Ao longo desse tempo, algumas coisas que já existiam no roteiro desde o início permaneceram, enquanto outras mudaram. A maior mudança foi a escolha por contar a história a partir de um dos pontos de vista. "Em algum momento no roteiro a gente enxergava o outro lado, tinham personagens lá dentro do Mackenzie que a gente também acompanhava. Mas a partir do que aconteceu no Brasil em 2016 fui entendendo que não é possível você não tomar partido, inclusive dramaticamente e esteticamente. O filme precisava de ponto de vista. Entendi que era preciso escolher um lado da rua", contou Egito.

Momento político

Segundo Rangel, ela foi encontrando o leito mais profundo dos personagens, da própria história que se narrava. "E nós, no momento em que o filme veio à luz e começou a circular nos festivais, já estávamos sob o impacto de algo ainda mais radical, que era a ameaça concreta de um golpe de estado que o Brasil viveu no início de 2023 e tudo o que estamos tomando conhecimento hoje sobre o que era realmente o 8 de janeiro e o que se pretendeu. Tudo isso dá um significado ainda mais profundo para o que é a batalha da Rua Maria Antônia", analisou. Para ele, esse momento do lançamento do filme nos cinemas é também um momento muito relevante da vida brasileira – para a política e para o cinema também, que seguem entrelaçados. "O lançamento agora é ainda mais reforçado por tudo o que o 'Ainda Estou Aqui' gerou de comoção nacional, que também lançou uma das facetas daquele momento histórico que foi a ditadura militar. É muito expressivo. E a 'Batalha' reafirma que é preciso lutar e enfrentar".

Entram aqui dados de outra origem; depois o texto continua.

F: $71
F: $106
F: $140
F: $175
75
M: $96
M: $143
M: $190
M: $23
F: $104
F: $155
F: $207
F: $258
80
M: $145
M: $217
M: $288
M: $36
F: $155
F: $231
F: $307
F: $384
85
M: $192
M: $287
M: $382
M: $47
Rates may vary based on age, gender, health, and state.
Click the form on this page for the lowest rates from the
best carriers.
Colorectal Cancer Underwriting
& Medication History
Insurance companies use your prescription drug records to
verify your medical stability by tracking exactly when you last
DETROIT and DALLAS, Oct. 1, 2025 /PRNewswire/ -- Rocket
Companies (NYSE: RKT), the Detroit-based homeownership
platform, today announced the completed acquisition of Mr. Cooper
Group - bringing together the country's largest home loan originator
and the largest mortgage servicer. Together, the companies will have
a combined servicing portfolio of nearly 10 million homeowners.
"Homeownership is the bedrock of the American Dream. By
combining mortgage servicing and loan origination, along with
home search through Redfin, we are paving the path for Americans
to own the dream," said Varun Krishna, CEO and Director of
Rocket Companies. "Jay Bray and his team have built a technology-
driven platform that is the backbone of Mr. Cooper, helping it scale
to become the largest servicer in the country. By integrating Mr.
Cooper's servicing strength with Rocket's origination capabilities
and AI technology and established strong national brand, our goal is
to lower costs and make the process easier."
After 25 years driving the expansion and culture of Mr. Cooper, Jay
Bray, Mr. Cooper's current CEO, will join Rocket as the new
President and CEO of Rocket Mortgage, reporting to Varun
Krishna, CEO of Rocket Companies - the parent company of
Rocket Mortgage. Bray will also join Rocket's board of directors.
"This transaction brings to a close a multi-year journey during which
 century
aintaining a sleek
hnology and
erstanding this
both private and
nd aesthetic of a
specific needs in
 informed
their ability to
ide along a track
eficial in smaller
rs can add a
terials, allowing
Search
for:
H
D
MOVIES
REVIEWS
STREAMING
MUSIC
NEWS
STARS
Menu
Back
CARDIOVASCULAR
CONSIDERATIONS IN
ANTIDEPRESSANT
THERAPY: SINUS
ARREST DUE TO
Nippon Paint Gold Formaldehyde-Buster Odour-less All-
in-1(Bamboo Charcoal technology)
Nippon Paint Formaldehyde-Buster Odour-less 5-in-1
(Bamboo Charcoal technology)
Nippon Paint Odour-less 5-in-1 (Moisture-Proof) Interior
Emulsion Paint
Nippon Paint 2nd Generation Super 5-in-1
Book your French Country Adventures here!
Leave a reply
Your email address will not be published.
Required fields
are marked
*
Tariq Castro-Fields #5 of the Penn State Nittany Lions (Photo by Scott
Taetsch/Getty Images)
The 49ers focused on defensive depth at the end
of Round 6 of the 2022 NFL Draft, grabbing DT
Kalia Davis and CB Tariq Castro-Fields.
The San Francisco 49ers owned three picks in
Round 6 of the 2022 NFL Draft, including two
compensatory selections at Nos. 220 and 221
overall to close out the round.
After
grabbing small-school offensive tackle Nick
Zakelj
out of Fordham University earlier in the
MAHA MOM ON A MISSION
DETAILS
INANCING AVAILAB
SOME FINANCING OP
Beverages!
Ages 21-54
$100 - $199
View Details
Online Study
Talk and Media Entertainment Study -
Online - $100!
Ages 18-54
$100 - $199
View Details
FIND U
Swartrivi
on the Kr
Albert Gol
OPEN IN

Para a diretora, tanto o "Ainda Estou Aqui" quanto "A Batalha da Rua Maria Antônia" confirmam algo que sempre foi de conhecimento de quem está nesse meio, que é a verdadeira vocação do audiovisual: "O cinema tem essa vocação de retratar a sociedade – o que se pensa, ama, teme, sonha. Tem esse olhar sempre atual, ainda que seja para uma história do passado. Um artista só conta uma história hoje porque faz sentido que ela seja contada ainda hoje. Essa é a comoção que nós, amantes do cinema, temos em torno dos filmes em geral. Esse retrato da 'Batalha' é um instantâneo nosso, desse momento de agora, onde talvez a ditadura não tenha acabado de fato. As forças que tramaram e tramam o autoritarismo no Brasil seguem ativas, desafiando forças que teimam em construir democracia e liberdade de expressão".